• **Task goal**
Starting with the first line of the material and going on through the line containing "de mobilier. Pour" (both included), write those lines out again with "designers" swapped for "créateurs" and everything else unchanged. Leave the pictures out of the answer.

(Data entries)
Content starts
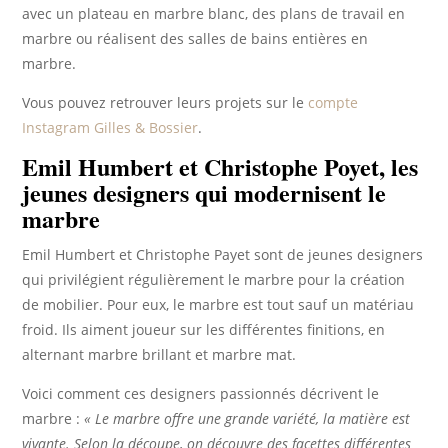
avec un plateau en marbre blanc, des plans de travail en
marbre ou réalisent des salles de bains entières en
marbre.
Vous pouvez retrouver leurs projets sur le
compte
Instagram Gilles & Bossier
.
Emil Humbert et Christophe Poyet, les
jeunes designers qui modernisent le
marbre
Emil Humbert et Christophe Payet sont de jeunes designers
qui privilégient régulièrement le marbre pour la création
de mobilier. Pour eux, le marbre est tout sauf un matériau
froid. Ils aiment joueur sur les différentes finitions, en
alternant marbre brillant et marbre mat.
Voici comment ces designers passionnés décrivent le
marbre :
« Le marbre offre une grande variété, la matière est
vivante. Selon la découpe, on découvre des facettes différentes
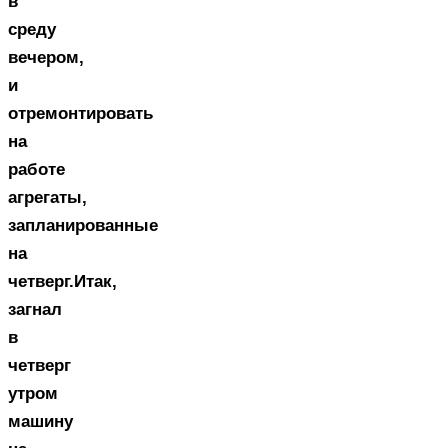
в
среду
вечером,
и
отремонтировать
на
работе
агрегаты,
запланированные
на
четверг.Итак,
загнал
в
четверг
утром
машину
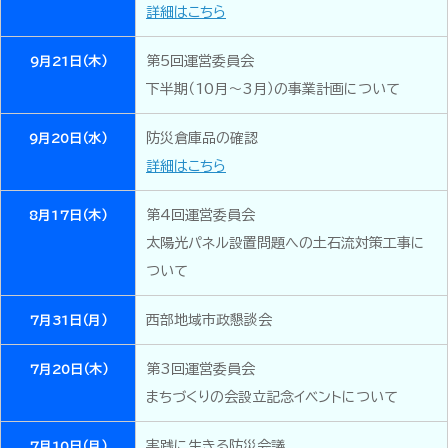
詳細はこちら
第5回運営委員会
9月21日（木）
下半期（10月～3月）の事業計画について
防災倉庫品の確認
9月20日（水）
詳細はこちら
第4回運営委員会
8月17日（木）
太陽光パネル設置問題への土石流対策工事に
ついて
西部地域市政懇談会
7月31日（月）
第3回運営委員会
7月20日（木）
まちづくりの会設立記念イベントについて
実践に生きる防災会議
7月10日（月）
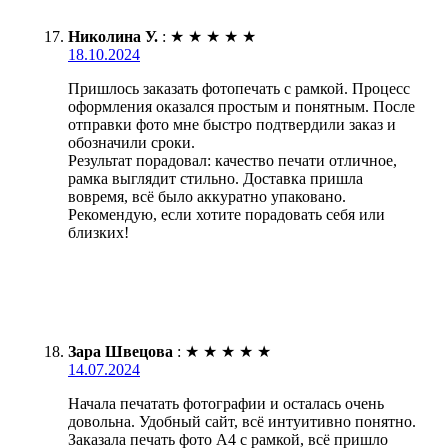
Николина У.
:
★
★
★
★
★
18.10.2024
Пришлось заказать фотопечать с рамкой. Процесс
оформления оказался простым и понятным. После
отправки фото мне быстро подтвердили заказ и
обозначили сроки.
Результат порадовал: качество печати отличное,
рамка выглядит стильно. Доставка пришла
вовремя, всё было аккуратно упаковано.
Рекомендую, если хотите порадовать себя или
близких!
Зара Швецова
:
★
★
★
★
★
14.07.2024
Начала печатать фотографии и осталась очень
довольна. Удобный сайт, всё интуитивно понятно.
Заказала печать фото А4 с рамкой, всё пришло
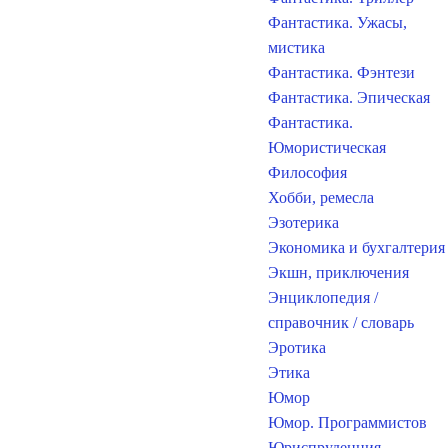
Фантастика. Ужасы,
мистика
Фантастика. Фэнтези
Фантастика. Эпическая
Фантастика.
Юмористическая
Философия
Хобби, ремесла
Эзотерика
Экономика и бухгалтерия
Экшн, приключения
Энциклопедия /
справочник / словарь
Эротика
Этика
Юмор
Юмор. Программистов
Юриспруденция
Content ends
• **Solved exercise**
avec un plateau en marbre blanc, des plans de travail en
marbre ou réalisent des salles de bains entières en
marbre.
Vous pouvez retrouver leurs projets sur le
compte
Instagram Gilles & Bossier
.
Emil Humbert et Christophe Poyet, les
jeunes créateurs qui modernisent le
marbre
Emil Humbert et Christophe Payet sont de jeunes créateurs
qui privilégient régulièrement le marbre pour la création
de mobilier. Pour eux, le marbre est tout sauf un matériau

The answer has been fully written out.